Mesi di trattative febbrili si succedono senza risultato. Di fronte alla scarsa
efficacia dell’embargo, il Consiglio di sicurezza vota la legittimità di un
intervento armato. Nella zona del Golfo Persico-Arabico si concentra una
gigantesca una forza multinazionale che raccoglie armi e soldati di 28 Paesi:
con gli Stati Uniti si schierano, fra gli altri, l’Arabia-Saudita, l’Egitto, la
Siria e gli Emirati, la Gran Bretagna, Francia, la stessa Italia. Tra i Paesi
dell’aria che non si schierano militarmente, alcuni, tra cui lo Yemen,
appoggiano Saddam; altri(Giordania, Libia, Sudan, Iran) hanno verso di lui un
atteggiamento di benevola ma preoccupata neutralità . La dirigenza palestinese,
rappresentata dall’OLP, si colloca decisamente dalla parte di Saddam.
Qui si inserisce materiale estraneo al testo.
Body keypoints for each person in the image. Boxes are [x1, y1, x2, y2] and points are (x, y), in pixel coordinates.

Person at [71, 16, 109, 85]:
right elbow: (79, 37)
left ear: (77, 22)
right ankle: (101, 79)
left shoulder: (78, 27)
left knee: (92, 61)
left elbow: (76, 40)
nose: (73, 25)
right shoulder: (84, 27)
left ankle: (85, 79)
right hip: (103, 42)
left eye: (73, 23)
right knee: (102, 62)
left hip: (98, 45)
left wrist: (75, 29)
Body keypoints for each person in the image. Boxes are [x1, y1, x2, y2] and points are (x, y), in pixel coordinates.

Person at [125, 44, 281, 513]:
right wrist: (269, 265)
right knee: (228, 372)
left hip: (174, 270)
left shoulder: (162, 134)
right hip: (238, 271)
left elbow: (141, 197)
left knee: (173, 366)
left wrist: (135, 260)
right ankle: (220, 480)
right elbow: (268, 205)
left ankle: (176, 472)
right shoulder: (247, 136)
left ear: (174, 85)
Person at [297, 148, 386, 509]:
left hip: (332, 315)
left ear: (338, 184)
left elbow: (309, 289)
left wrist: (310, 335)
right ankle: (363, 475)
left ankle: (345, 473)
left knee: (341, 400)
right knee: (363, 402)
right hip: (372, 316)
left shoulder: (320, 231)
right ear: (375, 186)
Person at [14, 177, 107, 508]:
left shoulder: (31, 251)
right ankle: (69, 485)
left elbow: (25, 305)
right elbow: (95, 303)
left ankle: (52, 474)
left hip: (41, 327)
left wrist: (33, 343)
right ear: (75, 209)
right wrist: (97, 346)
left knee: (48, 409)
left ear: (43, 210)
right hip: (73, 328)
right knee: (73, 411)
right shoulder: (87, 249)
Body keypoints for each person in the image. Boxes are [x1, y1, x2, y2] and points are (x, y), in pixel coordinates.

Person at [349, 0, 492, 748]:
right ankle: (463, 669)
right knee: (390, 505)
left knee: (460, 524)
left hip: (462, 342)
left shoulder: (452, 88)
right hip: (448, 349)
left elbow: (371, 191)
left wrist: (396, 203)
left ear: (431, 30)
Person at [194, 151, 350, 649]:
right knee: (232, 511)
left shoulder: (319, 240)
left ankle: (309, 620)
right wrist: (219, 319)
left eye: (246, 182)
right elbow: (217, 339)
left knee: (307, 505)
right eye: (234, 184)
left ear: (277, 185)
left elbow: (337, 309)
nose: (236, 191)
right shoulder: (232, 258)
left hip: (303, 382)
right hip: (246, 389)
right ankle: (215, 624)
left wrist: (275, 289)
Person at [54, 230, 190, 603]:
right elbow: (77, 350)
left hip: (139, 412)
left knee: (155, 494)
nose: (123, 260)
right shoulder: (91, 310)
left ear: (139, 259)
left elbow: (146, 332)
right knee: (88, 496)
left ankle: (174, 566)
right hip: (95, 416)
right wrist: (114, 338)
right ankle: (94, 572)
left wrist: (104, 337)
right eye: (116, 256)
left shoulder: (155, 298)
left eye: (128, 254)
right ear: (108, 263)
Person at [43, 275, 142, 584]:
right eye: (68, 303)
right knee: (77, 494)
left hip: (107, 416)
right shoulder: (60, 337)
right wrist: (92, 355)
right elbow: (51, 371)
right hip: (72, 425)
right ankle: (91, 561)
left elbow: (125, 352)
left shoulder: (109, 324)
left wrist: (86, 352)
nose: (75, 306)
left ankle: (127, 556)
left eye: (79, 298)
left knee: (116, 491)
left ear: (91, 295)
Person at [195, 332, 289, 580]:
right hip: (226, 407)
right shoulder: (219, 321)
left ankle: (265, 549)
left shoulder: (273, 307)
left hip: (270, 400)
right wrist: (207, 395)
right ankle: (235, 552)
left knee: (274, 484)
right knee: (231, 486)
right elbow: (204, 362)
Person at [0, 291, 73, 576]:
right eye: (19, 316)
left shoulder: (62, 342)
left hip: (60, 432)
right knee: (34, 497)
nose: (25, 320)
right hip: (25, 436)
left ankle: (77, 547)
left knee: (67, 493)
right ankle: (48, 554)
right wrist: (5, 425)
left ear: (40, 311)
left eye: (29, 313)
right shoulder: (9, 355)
Il
quale(malgrado la fama di sanguinario dittatore che lo circonda) riesce ad
attirare su di sé un po’ dovunque le simpatie delle masse arabe che vedono
confusamente aprirsi un’occasione per reagire a frustrazioni e disagi nazionali,
sociali e religiosi antichi e recenti. Un ultimatum delle forze multinazionali
per il 15 Gennaio 1991 rimane senza esito. Nella notte del 17 alcune ore dopo la
scadenza, la guerra incomincia con il bombardamento di Baghdad.
Il Medio Oriente
s’infiamma come mai era successo dopo la seconda guerra mondiale, mentre in
tutto il mondo si guarda al conflitto con crescente preoccupazione per le sue
vittime e per la possibilità di un suo allargamento. Numerose sono, nel mondo
occidentale, le manifestazioni pacifiste; altrettante, nel mondo arabo , quelle
anti-occidentali. Saddam attacca con missili Israele, senza rispettarne
l’estraneità al conflitto; ricorre a operazioni che rischiano di provocare gravi
disastri ecologici; minaccia l’uso di armi "non convenzionali", chimiche,
biologiche, nucleari. Ma quando il 24 Febbraio, le forze della coalizione
iniziano l’attacco terrestre, le truppe irachene, prostrate da combattimenti
durissimi, non sono in grado di opporre una vera resistenza, e la loro sconfitta
è rapida e sanguinosa. Il 28 Febbraio il Kuwait è liberato e si arriva al
"cessare il fuoco". La legalità internazionale è così ripristinata. Tuttavia, il
prezzo pagato è molto alto. Il numero delle vittime, soprattutto irachene, e
l’entità dei danni sono elevatissimi. Il mondo arabo ha vissuto il drammatico
epilogo della vicenda con dolore e mortificazione. E i problemi politici,
economici e strategici di quest’aria, dove gli americani tornano a recitare un
ruolo egemonico, restano gravi e difficili. Sono, in buona parte, i problemi di
sempre: una terra per i Palestinesi, la sicurezza per Israele, l’indipendenza
del Libano, i diritti di minoranze perseguitate, come i Curdi. E ancora, una
distribuzione più equa delle risorse di una regione in cui coesistono fianco a
fianco grandi ricchezze e grandi povertà . Dopo la sconfitta subita da parte
delle forze multinazionali, il governo iracheno, guidato sempre da Saddam
Hussein, ha represso sanguinosamente(si è parlato non a caso di "genocidio") le
ribellioni degli sciiti a sud e dei Curdi a Nord. Centinaia di migliaia di Curdi
si sono rifugiati in Turchia per sfuggire al massacro. Gli Stati Uniti e i loro
alleati non sono intervenuti contro l’Iraq, limitandosi a un aiuto umanitario e
al tardivo invio di un contingente limitato di truppe(sotto l’egida dell’ONU) a
protezione del territorio curdo. Gli Stati Uniti accusano il dittatore iracheno
di non rispettare le condizioni della resa, e di nascondere ancora armi chimiche
e nucleari, e minacciano periodicamente un nuovo intervento. Nel corso del 1997,
l’embargo internazionale nei confronti dell’Iraq è stato parzialmente attenuato:
si è concessa al Paese una ripresa controllata delle esportazioni di greggio, i
cui proventi, però, devono essere impegnati unicamente per l’acquisto di
medicinali e di altri generi necessari ad alleviare le condizioni miserevoli in
cui versa la popolazione irachena. A partire dal Novembre ’97 si è riaperto il
contenzioso che vede Saddam contrapposto agli ispettori statunitensi della
delegazione ONU incaricata di sovrintendere al disarmo iracheno.